Excerpt provided

The entire premise of catching engine use by comparing a player's moves to an engine is flawed (I know we're supposed to pretend this is not true, and not question it).  Of course some people are cheating by using engines, and we need to confront this as best we can.  But on the other hand, the "cheater detection method" in use here has the very unpleasant side effect that the better a person becomes at chess, the more they will be falsely accused of cheating.  Like when I recieved my "congratulations" letter from this site for reaching 2000 rating.  This nice celebration of my progress was tainted because, in the very same letter, it basically said "but we're watching you in case you're cheating".  Gee, thanks.

As already mentioned, the only certain way to avoid cheaters is to play OTB (and first frisk your opponent for hidden electronics).

Avatar of TurboFish
Sandrasandrita wrote:

I can't understand this. What can you do with a online false rating? Why you desire it?

Extracted material
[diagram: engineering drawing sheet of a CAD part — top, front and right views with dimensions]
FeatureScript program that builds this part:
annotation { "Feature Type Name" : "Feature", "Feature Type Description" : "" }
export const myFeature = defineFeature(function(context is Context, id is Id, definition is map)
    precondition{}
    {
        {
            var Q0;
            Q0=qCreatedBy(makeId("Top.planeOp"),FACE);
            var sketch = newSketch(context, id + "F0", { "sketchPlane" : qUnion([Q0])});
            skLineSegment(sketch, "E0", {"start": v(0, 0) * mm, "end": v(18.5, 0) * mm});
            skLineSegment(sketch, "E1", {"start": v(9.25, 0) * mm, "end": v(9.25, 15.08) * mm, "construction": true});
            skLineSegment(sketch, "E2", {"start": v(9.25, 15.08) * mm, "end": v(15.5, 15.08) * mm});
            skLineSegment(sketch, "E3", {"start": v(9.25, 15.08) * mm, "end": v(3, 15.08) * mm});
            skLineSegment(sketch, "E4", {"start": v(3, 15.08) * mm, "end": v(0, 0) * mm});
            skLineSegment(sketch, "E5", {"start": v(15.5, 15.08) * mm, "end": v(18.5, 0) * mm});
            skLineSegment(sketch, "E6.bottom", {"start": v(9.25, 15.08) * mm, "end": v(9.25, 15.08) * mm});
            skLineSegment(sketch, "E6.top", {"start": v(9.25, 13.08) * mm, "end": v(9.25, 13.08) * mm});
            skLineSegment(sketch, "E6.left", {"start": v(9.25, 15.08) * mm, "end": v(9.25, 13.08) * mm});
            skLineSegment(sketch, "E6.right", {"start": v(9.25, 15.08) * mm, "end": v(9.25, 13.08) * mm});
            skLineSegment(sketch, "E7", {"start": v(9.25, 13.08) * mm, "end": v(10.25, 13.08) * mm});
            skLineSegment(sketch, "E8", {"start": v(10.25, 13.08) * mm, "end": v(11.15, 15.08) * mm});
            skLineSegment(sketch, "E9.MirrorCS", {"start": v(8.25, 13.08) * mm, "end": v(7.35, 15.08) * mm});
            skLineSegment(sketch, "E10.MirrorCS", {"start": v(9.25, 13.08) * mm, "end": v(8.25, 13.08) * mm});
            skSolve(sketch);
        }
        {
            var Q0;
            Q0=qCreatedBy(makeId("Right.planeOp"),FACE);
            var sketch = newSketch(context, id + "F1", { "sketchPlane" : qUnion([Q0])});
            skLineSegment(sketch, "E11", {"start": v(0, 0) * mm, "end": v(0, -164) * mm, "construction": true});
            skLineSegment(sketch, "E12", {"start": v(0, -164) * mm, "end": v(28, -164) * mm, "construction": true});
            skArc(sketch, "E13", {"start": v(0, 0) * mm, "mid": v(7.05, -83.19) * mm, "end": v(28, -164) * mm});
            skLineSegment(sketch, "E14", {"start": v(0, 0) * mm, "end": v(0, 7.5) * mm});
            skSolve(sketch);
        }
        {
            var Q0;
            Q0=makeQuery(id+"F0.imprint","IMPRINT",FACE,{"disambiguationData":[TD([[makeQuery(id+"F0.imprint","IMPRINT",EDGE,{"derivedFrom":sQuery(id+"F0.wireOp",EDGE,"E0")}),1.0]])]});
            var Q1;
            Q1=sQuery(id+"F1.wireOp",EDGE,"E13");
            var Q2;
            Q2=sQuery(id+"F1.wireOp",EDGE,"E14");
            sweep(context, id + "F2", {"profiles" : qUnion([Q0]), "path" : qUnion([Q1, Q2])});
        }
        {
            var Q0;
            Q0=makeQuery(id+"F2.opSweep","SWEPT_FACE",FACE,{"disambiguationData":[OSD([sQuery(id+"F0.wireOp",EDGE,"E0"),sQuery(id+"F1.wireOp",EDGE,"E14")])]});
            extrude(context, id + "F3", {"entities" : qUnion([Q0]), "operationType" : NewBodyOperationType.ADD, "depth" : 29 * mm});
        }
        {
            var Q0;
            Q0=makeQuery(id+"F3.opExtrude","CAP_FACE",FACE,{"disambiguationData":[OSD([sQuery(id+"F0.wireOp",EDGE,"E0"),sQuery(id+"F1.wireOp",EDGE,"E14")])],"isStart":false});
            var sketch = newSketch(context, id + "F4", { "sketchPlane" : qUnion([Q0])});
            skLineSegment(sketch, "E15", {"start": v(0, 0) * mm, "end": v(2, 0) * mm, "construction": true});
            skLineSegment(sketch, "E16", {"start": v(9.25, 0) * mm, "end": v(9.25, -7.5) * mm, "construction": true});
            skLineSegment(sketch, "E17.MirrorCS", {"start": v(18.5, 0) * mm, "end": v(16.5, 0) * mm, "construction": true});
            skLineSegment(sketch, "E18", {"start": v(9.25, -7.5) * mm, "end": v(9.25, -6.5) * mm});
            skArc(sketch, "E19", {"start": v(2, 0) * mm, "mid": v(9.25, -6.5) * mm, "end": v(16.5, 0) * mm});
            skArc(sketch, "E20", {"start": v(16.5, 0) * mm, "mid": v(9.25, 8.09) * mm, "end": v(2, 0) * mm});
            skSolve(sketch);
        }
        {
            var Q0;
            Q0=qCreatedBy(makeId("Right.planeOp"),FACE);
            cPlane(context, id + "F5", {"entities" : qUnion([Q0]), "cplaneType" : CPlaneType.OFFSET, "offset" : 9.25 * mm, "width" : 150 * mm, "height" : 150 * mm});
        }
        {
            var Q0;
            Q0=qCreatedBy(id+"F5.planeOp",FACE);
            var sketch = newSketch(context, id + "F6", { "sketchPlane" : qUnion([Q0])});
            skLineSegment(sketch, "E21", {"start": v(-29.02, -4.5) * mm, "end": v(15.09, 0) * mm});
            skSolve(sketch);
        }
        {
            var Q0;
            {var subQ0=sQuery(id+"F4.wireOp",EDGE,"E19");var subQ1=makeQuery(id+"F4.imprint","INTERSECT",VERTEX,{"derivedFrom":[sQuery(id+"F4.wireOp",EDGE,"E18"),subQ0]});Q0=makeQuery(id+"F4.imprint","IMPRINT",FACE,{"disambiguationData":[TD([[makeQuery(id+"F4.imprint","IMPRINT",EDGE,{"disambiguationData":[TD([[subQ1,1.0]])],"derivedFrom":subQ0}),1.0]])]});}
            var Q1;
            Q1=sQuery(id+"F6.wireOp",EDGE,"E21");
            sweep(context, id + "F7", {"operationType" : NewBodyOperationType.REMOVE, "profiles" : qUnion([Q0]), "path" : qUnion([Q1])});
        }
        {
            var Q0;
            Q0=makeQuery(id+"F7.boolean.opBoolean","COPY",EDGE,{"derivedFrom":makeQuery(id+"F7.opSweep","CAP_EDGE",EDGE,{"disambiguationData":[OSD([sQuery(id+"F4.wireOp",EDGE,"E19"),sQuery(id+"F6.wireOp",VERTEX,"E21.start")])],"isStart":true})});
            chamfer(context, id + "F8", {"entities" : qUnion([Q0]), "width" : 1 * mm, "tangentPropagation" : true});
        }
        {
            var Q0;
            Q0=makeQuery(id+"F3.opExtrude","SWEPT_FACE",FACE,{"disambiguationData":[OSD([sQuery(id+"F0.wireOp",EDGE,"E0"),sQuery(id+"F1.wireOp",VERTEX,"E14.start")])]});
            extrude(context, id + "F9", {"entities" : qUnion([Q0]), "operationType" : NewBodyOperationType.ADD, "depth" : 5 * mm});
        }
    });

Parts of the exercise
- A) Print the passage from the chess cheating post starting at "The entire premise" and ending at "for hidden electronics).".
- B) Answer these questions using the chess cheating post:
(i) What rating had the writer reached when the congratulations letter arrived?
(ii) What unpleasant side effect of the cheater detection method does the writer describe?
(iii) What does the post call the only certain way to avoid cheaters?

Answers per task
- A)
The entire premise of catching engine use by comparing a player's moves to an engine is flawed (I know we're supposed to pretend this is not true, and not question it).  Of course some people are cheating by using engines, and we need to confront this as best we can.  But on the other hand, the "cheater detection method" in use here has the very unpleasant side effect that the better a person becomes at chess, the more they will be falsely accused of cheating.  Like when I recieved my "congratulations" letter from this site for reaching 2000 rating.  This nice celebration of my progress was tainted because, in the very same letter, it basically said "but we're watching you in case you're cheating".  Gee, thanks.

As already mentioned, the only certain way to avoid cheaters is to play OTB (and first frisk your opponent for hidden electronics).

- B)
(i) 2000.
(ii) The better a person becomes at chess, the more they will be falsely accused of cheating.
(iii) Playing OTB, after first frisking your opponent for hidden electronics.